Trump Foundation to be shut down amid illegality accusations, remaining assets to be distributed to other organisations
The New York attorney general filed a lawsuit against the Trump Foundation in June, accusing it of 'persistently illegal conduct.' The lawsuit named the president, his sons Donald Trump Jr and Eric Trump, and his daughter Ivanka Trump, who were on the board of the foundation.
New York: US president Donald Trump has agreed to close down his personal charity called the Trump Foundation, the New York attorney general said on Tuesday, accusing it of engaging in a "shocking pattern of illegality" to advance his political and business interests.
The Trump Foundation would be dissolved, and its remaining assets distributed to other charities under her supervision, attorney general Barbara Underwood said in a statement.
Underwood said there had been a "shocking pattern of illegality involving the Trump Foundation — including unlawful coordination with the Trump presidential campaign, repeated and willful self-dealing, and much more."
"This amounted to the Trump Foundation functioning as little more than a chequebook to serve Trump's business and political interests," she said in a statement. "This is an important victory for the rule of law, making clear that there is one set of rules for everyone," Underwood added.
The New York attorney general filed a lawsuit against the Trump Foundation in June, accusing it of "persistently illegal conduct." The lawsuit named the president, his sons Donald Trump Jr and Eric Trump, and his daughter Ivanka Trump, who were on the board of the foundation.

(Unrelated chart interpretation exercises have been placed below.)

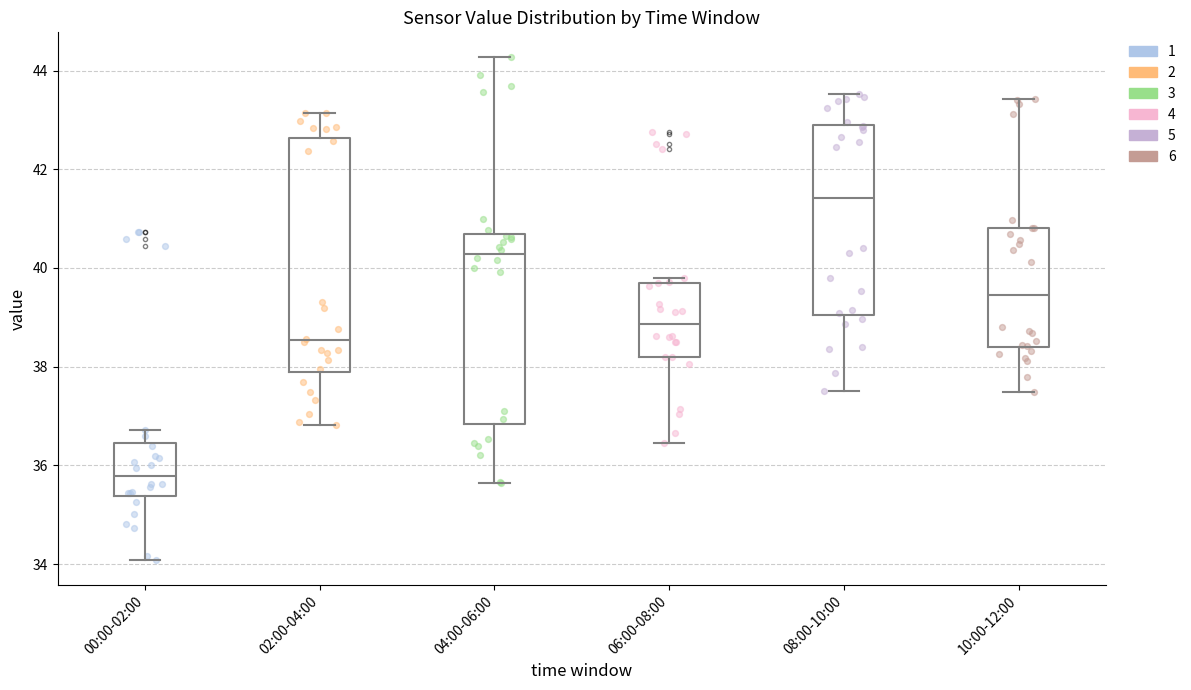

Reading left to right, read every box against the y-axis: the position of its median line, the range the box covers, and the ends of its whiskers. The values are not printed on the chart, so give them approximately, as read against the axis.

00:00-02:00: median 35.8, box 35.4 to 36.4, whiskers 34.0 to 36.8
02:00-04:00: median 38.6, box 37.8 to 42.6, whiskers 36.8 to 43.2
04:00-06:00: median 40.2, box 36.8 to 40.6, whiskers 35.6 to 44.2
06:00-08:00: median 38.8, box 38.2 to 39.6, whiskers 36.4 to 39.8
08:00-10:00: median 41.4, box 39.0 to 42.8, whiskers 37.6 to 43.6
10:00-12:00: median 39.4, box 38.4 to 40.8, whiskers 37.4 to 43.4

"We'll continue to move our suit forward to ensure that the Trump Foundation and its directors are held to account for their clear and repeated violations of state and federal law," Underwood said.
The suit seeks $2.8 million in restitution and to bar Trump, Don Jr, Eric and Ivanka from serving on the boards of other New York non-profits.
Portrait in golf club
According to the lawsuit, Trump used foundation funds to settle lawsuits, promote his Trump-branded hotels, and for personal spending — including the purchase of a portrait that was displayed at one of his golf clubs. It is one of many legal woes that Trump is facing, whose election campaign is being investigated by Special Counsel Robert Mueller for possible collusion with Russia.

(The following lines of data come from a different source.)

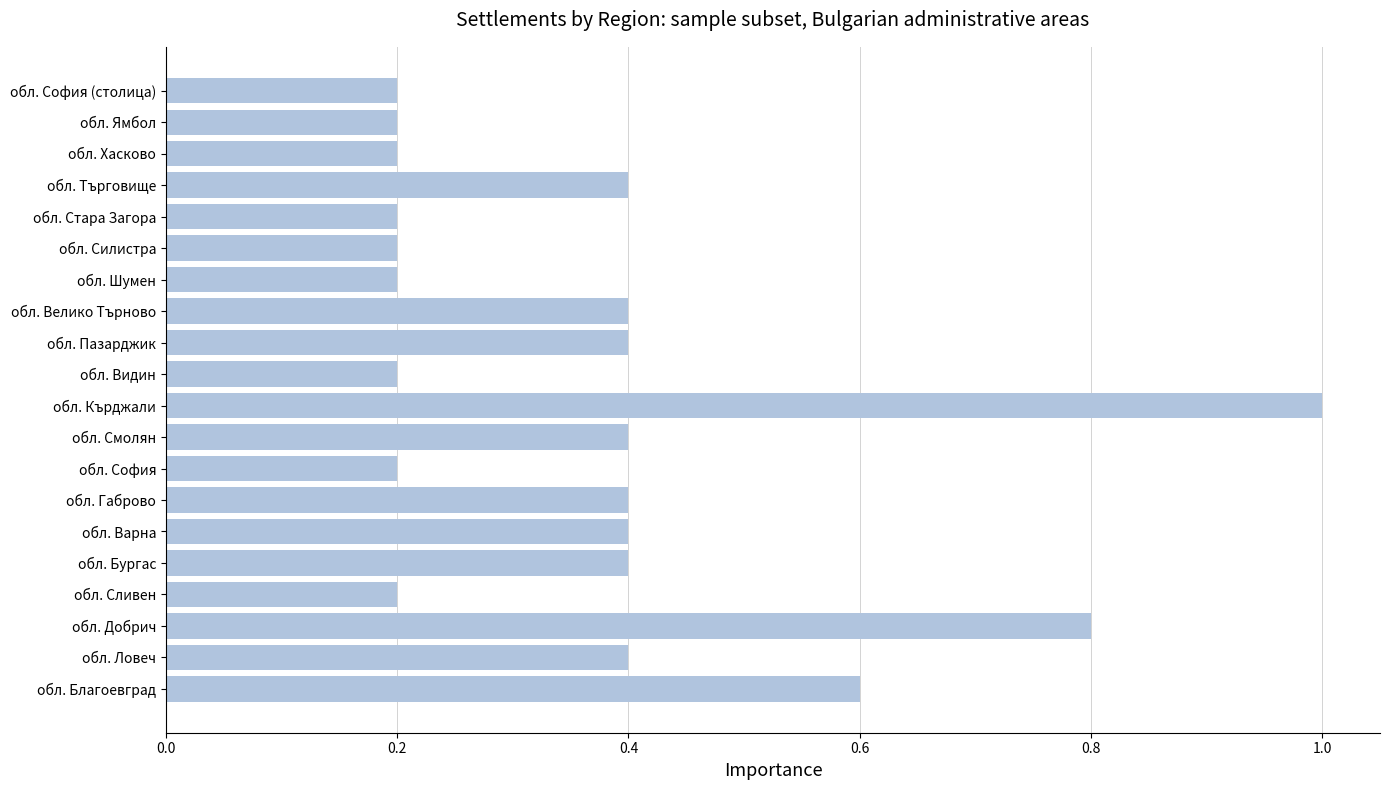

Which has a higher value, обл. Варна or обл. Силистра?

обл. Варна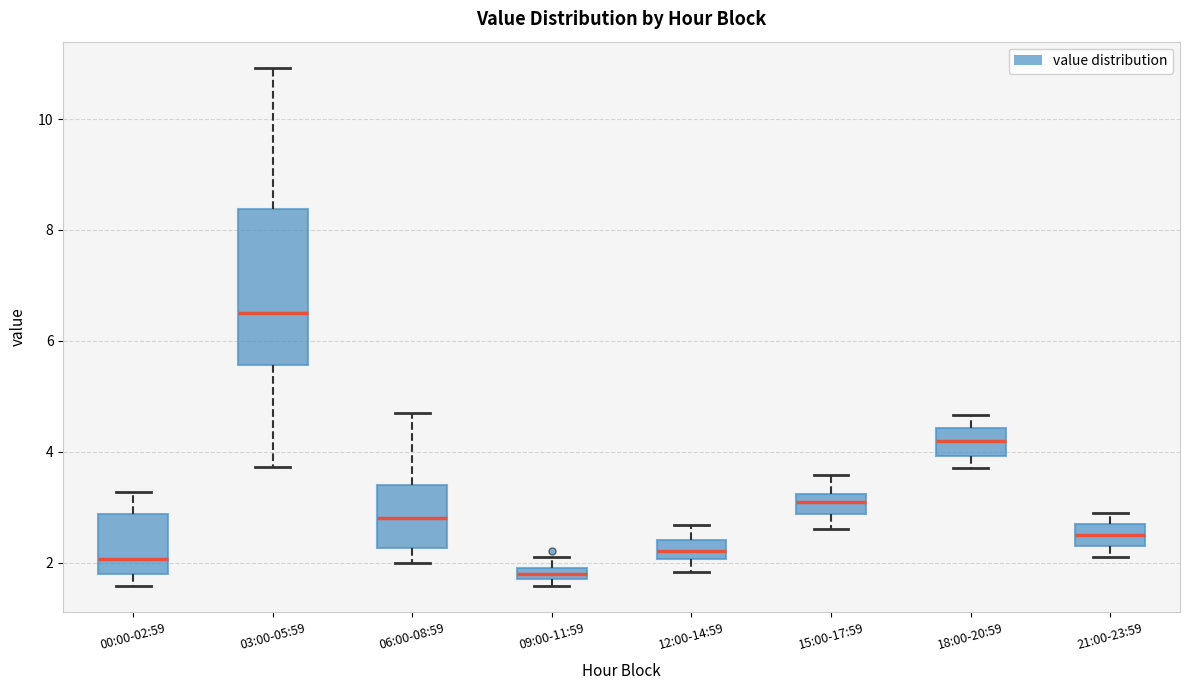

Where does the upper whisker of the box for 09:00-11:59 end on the y-axis? The values are not printed on the chart, so give them approximately, as read against the axis.

2.2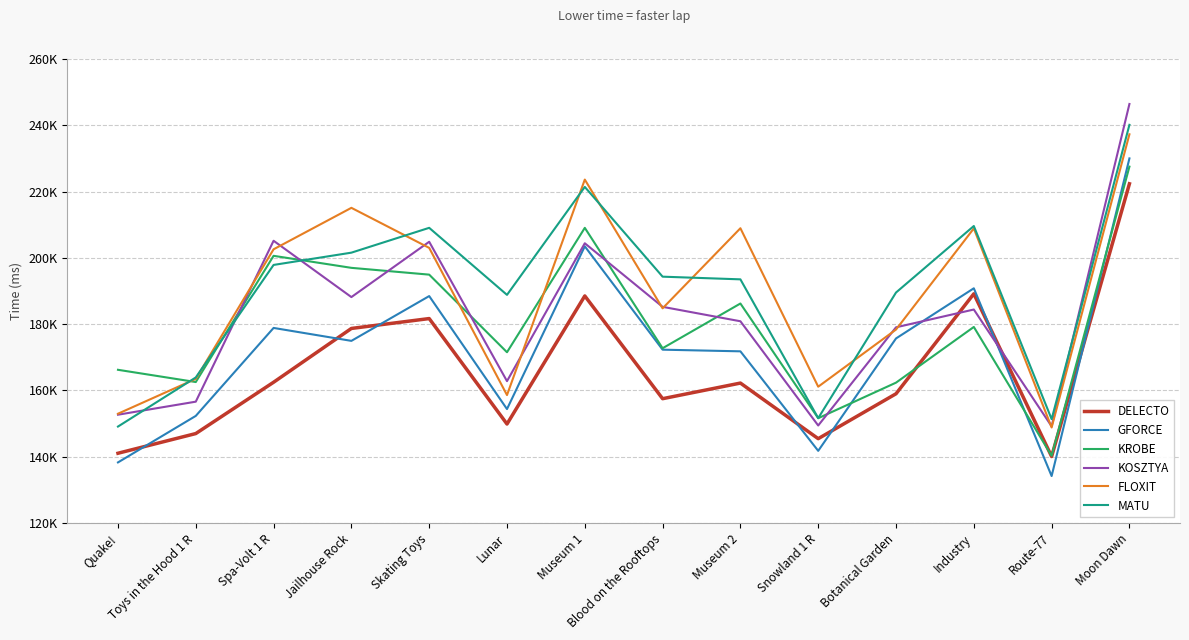

What is the difference between the maximum and second lowest values in the KOSZTYA series?

96958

Last week, Trump's former personal lawyer Michael Cohen was sentenced to three years in prison for paying hush money to two women who claimed to have had affairs with Trump and other crimes.
In June, Trump branded the foundation lawsuit a "ridiculous case" drummed up by "sleazy New York Democrats" and vowed to fight it. "I won't settle this case!" he tweeted.
The lawsuit painted a picture of habitual misuse of foundation funds for years, signed off on by Trump, who was president of the thinly staffed charity. Alleged abuses included providing foundation funds to a Florida political campaign; settling a 2007 lawsuit between the City of Palm Beach and Trump's Mar-a-Lago resort, and settling a lawsuit by a golfer who took part in a Trump-sponsored charity event in 2012.
There was so little oversight of the foundation, according to the suit, that its board has not met since 1999, despite legal requirements for an annual board meeting to review its finances.